14.3 Engage the FDA on REMS Assessment Proactively
Companies with REMS programs that are approaching scheduled assessment submission dates should treat those assessments as an opportunity to right-size the REMS rather than a compliance exercise to be completed minimally. FDA-initiated REMS modifications that restrict access more than necessary create generic entry delays that generate CREATES litigation risk and FTC scrutiny. Proactively proposing proportionate REMS modifications that reflect current safety data is both better public health policy and better litigation risk management.
14.4 Antitrust-Proof Your Distribution System
Any proprietary restricted distribution program that was designed or timed to coincide with generic ANDA filings should be reviewed by antitrust counsel with Sherman Act Section 1 and Section 2 expertise. The FTC’s increasing focus on this area, combined with the agency’s expanded enforcement budget for pharmaceutical antitrust, means that distribution systems with thin competitive justifications face real enforcement risk. The economic benefit of delay must be weighed against the cost of antitrust exposure.
14.5 Model REMS Obsolescence Risk
The FDA’s 2025 REMS removals for Clozapine, ERA products, and cell therapies establish that the agency treats REMS reassessment as an active regulatory responsibility, not a passive post-approval monitoring obligation. For any REMS-restricted product where post-market safety data has accumulated substantially since the original REMS was designed, there is a non-trivial probability that the FDA will initiate a REMS modification or removal on its own motion. This probability should be quantified and incorporated into revenue projections as a discrete scenario, not as a footnote.
Conclusion
REMS programs serve a real and necessary public health function. The drugs subject to ETASU requirements carry serious risks, and those risks require active risk communication, prescriber training, patient monitoring, and sometimes restricted distribution. Nothing in the legal or policy critique of REMS abuse argues that these programs should not exist.

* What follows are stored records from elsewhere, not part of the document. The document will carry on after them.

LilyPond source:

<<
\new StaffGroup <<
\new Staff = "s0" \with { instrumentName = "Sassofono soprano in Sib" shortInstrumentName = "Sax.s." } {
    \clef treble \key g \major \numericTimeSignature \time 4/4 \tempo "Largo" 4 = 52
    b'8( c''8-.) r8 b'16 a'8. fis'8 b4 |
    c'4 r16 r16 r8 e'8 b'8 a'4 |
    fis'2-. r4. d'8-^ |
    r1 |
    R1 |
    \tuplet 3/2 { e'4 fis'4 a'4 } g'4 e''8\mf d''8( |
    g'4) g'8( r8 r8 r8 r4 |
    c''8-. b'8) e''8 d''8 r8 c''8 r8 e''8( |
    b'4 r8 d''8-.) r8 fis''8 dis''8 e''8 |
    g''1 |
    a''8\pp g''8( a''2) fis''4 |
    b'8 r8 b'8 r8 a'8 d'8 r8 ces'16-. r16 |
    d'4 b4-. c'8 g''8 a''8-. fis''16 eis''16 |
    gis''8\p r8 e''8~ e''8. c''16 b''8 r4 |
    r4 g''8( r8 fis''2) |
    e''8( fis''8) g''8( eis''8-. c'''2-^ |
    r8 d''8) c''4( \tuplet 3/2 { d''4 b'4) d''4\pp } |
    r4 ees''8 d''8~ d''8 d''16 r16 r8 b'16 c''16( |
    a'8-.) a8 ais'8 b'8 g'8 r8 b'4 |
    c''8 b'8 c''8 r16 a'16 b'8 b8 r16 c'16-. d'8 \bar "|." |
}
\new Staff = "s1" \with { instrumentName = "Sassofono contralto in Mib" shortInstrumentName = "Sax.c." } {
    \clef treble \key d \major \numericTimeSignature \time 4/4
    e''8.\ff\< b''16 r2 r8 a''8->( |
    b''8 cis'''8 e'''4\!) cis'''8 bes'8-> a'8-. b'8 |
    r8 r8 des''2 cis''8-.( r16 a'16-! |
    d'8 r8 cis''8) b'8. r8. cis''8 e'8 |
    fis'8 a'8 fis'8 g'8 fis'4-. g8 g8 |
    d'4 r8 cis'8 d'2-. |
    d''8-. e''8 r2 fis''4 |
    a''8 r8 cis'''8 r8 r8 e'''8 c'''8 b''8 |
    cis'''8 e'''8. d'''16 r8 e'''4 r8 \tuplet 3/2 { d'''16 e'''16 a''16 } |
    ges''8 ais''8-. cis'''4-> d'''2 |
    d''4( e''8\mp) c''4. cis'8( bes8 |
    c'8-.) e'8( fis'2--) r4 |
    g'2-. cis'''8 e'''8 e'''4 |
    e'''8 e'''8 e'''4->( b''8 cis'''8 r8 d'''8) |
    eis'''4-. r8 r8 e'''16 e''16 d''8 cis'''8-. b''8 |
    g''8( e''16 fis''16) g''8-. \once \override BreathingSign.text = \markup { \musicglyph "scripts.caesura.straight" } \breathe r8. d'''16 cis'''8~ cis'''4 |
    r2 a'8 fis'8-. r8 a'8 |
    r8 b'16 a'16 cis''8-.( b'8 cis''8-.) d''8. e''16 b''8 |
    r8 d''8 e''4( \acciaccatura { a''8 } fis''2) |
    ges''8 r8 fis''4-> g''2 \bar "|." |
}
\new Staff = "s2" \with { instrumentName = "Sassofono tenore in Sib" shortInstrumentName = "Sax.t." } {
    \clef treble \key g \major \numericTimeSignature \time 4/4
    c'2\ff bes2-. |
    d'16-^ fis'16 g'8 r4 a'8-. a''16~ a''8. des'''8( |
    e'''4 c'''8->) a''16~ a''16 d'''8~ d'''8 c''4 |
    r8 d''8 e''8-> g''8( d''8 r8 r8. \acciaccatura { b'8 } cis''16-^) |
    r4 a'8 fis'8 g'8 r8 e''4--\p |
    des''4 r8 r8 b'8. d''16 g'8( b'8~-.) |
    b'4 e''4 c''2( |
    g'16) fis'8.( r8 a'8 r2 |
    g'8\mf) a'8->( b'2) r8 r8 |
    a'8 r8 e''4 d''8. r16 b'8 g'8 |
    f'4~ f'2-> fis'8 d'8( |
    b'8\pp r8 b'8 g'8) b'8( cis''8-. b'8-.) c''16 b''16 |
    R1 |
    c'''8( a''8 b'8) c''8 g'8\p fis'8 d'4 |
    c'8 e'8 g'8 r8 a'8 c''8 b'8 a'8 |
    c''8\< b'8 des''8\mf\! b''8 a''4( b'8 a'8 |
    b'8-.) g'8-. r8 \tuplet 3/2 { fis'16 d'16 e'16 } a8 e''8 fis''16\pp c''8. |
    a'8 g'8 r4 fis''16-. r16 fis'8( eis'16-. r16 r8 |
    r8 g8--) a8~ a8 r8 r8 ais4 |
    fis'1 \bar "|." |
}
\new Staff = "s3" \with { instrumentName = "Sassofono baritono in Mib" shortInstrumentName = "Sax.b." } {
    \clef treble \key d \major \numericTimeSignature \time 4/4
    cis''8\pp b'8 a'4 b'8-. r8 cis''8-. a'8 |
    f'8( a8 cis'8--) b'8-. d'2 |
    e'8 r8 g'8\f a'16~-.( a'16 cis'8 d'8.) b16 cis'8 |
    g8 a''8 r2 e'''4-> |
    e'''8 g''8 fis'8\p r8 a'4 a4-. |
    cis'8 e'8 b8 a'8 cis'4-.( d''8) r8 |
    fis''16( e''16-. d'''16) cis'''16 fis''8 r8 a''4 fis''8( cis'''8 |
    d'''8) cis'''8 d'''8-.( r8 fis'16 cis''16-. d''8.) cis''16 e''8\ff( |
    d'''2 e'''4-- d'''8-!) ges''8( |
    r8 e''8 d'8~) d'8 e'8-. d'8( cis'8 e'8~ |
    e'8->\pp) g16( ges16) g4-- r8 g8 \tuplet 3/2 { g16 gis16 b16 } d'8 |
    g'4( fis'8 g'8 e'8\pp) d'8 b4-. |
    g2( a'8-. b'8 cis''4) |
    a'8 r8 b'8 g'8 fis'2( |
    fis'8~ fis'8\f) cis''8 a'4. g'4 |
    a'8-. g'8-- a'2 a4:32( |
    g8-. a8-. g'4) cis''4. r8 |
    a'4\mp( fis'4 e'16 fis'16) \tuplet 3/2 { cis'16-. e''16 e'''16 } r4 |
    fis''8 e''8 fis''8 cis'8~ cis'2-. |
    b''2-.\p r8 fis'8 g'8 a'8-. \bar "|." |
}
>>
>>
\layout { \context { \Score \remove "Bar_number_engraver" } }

What the evidence, from the FDA’s own public statements, from Matrix Global Advisors’ economic analysis, from FTC amicus briefs and enforcement actions, and from federal antitrust litigation, establishes clearly is that REMS programs with ETASU have been used systematically and deliberately to extend commercial monopolies beyond the period Congress intended through the patent system and the Hatch-Waxman framework.
The CREATES Act is the most direct legislative response to date. Its private right of action has produced early settlements and increased compliance. Its CPA mechanism preserves FDA oversight of sample access safety. Its waiver authority reduces the leverage of shared REMS negotiations. But it leaves the non-REMS proprietary distribution problem unresolved, the ‘sufficient quantities’ standard undefined, and the biosimilar-specific REMS dynamic underaddressed.
For the $13.4 billion annual cost to become manageable, CREATES enforcement needs to mature through additional judicial interpretation, the FTC needs to maintain pressure on proprietary distribution systems under antitrust authority, the FDA needs to continue proactive REMS reassessment, and generic and biosimilar manufacturers need the competitive intelligence infrastructure to identify and pursue opportunities in previously REMS-blocked markets.
The barrier is real, the tools to break it exist, and the economic stakes justify sustained attention from every stakeholder in the pharmaceutical value chain.